We've run periodic blind testing against both domestic and imported rivals. Our extract consistently held up for profile retention, stability, and user satisfaction, but shortcomings remain. For example, previous lots developed sediment after prolonged storage, an issue we traced to an immature filtration stage. Upgrading to cross-flow microfiltration eliminated this, but only after customer feedback pushed the issue front and center. We view these lessons as part of doing business—not as failures, but as corrective feedback we welcome and apply.
Having spent years in this line of work, we have seen firsthand the importance of taking ownership of every phase—selection, processing, testing, and distribution. Unlike intermediaries who never enter the factory, manufacturers live with the effects of each decision. Our willingness to halt production, pull stock, or overhaul a process, even at a cost, comes from the certainty that long-term survival depends on integrity, not just margins or volume. We know the workers on our line. Their attention to detail matters more than any marketing campaign ever could.

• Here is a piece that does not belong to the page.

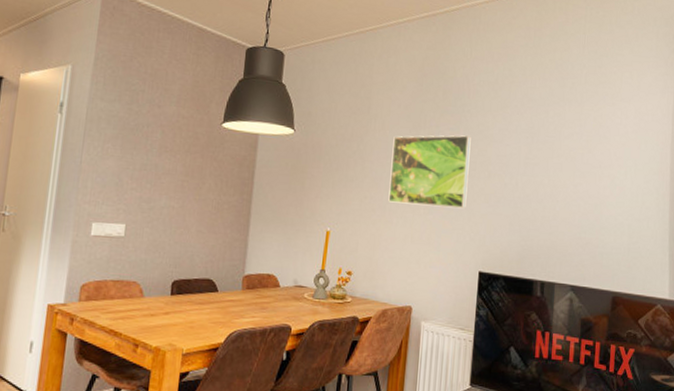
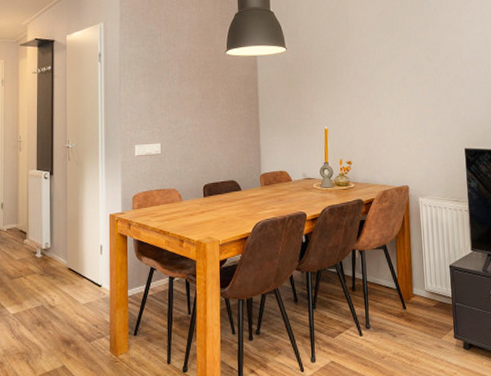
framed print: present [388,135,471,208] -> none [371,31,445,98]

We frequently meet end-users and hear their real-world concerns. This shapes our approach to continuous improvement, injects humility, and makes us quick to admit and correct errors. Our hands-on engagement with product evaluation, ongoing education, and open communication with customers differentiates us from less involved operators who simply buy and move lots.

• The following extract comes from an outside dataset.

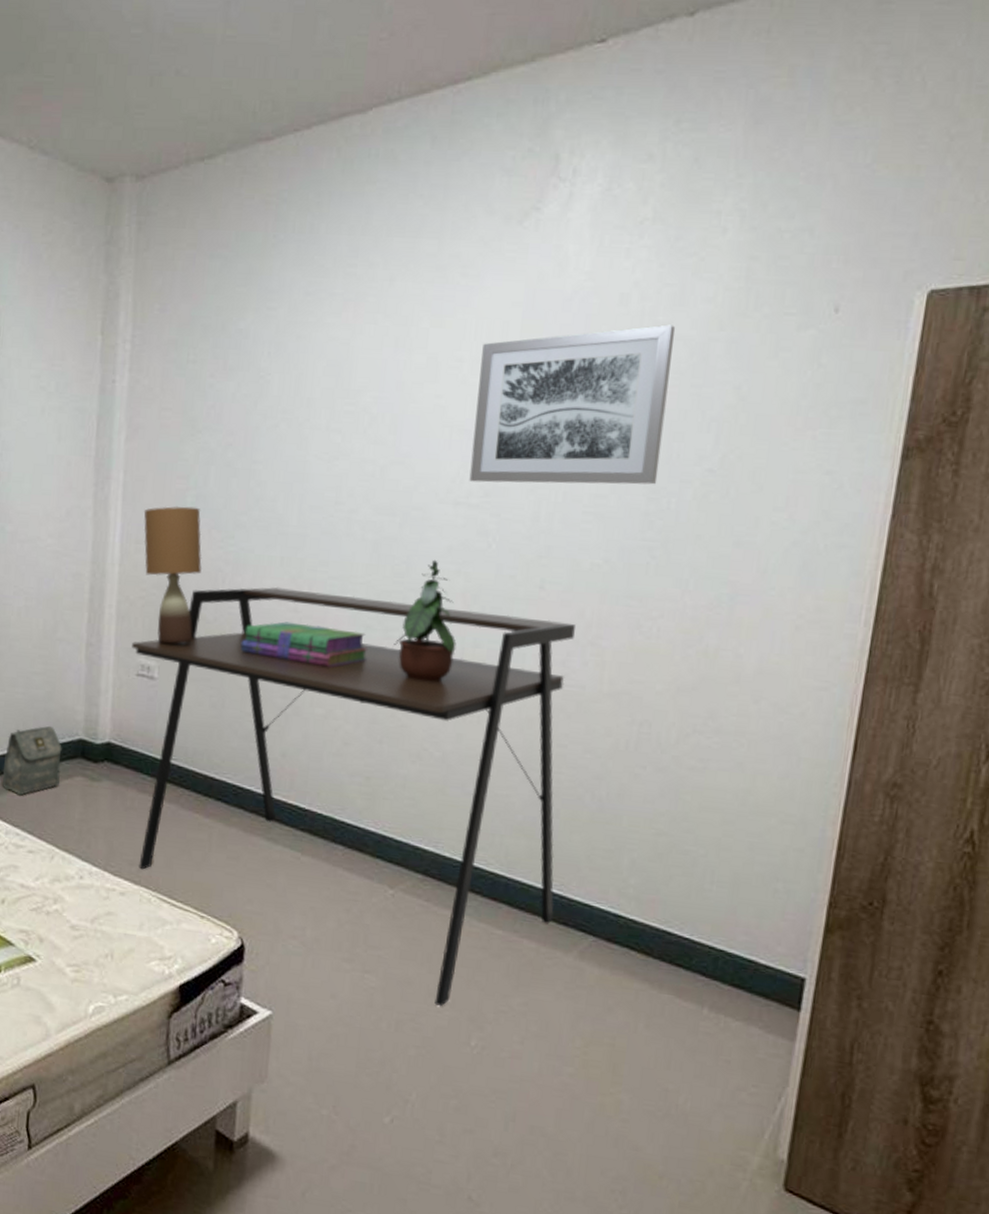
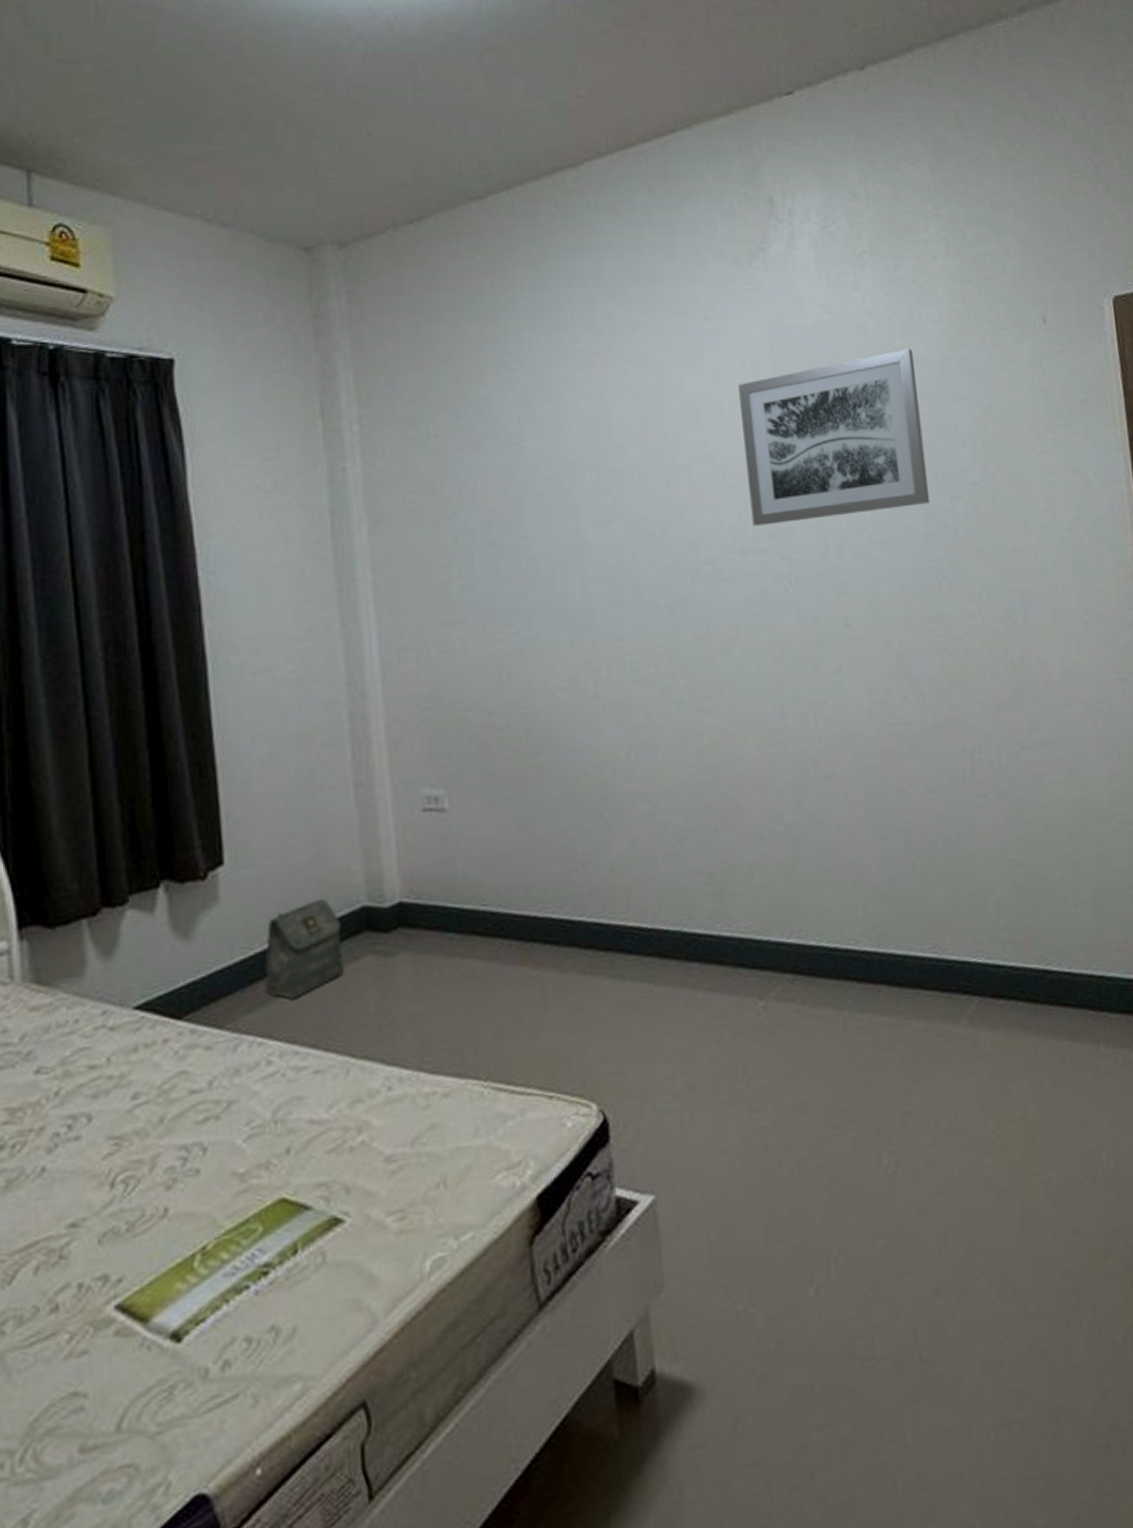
desk: present [132,586,575,1007] -> none [411,657,936,1129]
table lamp: present [143,506,203,644] -> none [402,598,484,766]
stack of books: present [240,621,368,667] -> none [541,708,685,758]
potted plant: present [394,559,457,682] -> none [710,614,776,751]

No batch stands still. Even as AWX-401 finds its way into more products and research, improvements continue. Incoming raw material assessment now includes genetic checks as a routine safeguard against adulteration, after an episode of mixed cultivar supply cost us a contract in 2020. We’ve automated lot tracking, tied all QC releases to live inventory, and deliver full transparency to our downstream buyers. Each run incorporates feedback, new test data, and adaptions to seasonal variability. As we gain more insights from the field, we apply them directly to formulation and handling, reflecting a direct link between practical knowledge and progress.
Product authenticity, safety, and real-world performance depend on the diligence and humility of those who make it. A New Womans Extract stands as the culmination of these principles. Our experience drives respect for the end-user, scientific rigor on the plant floor, and ongoing transparency with our clients and partners—backed by a commitment to improve, batch by batch.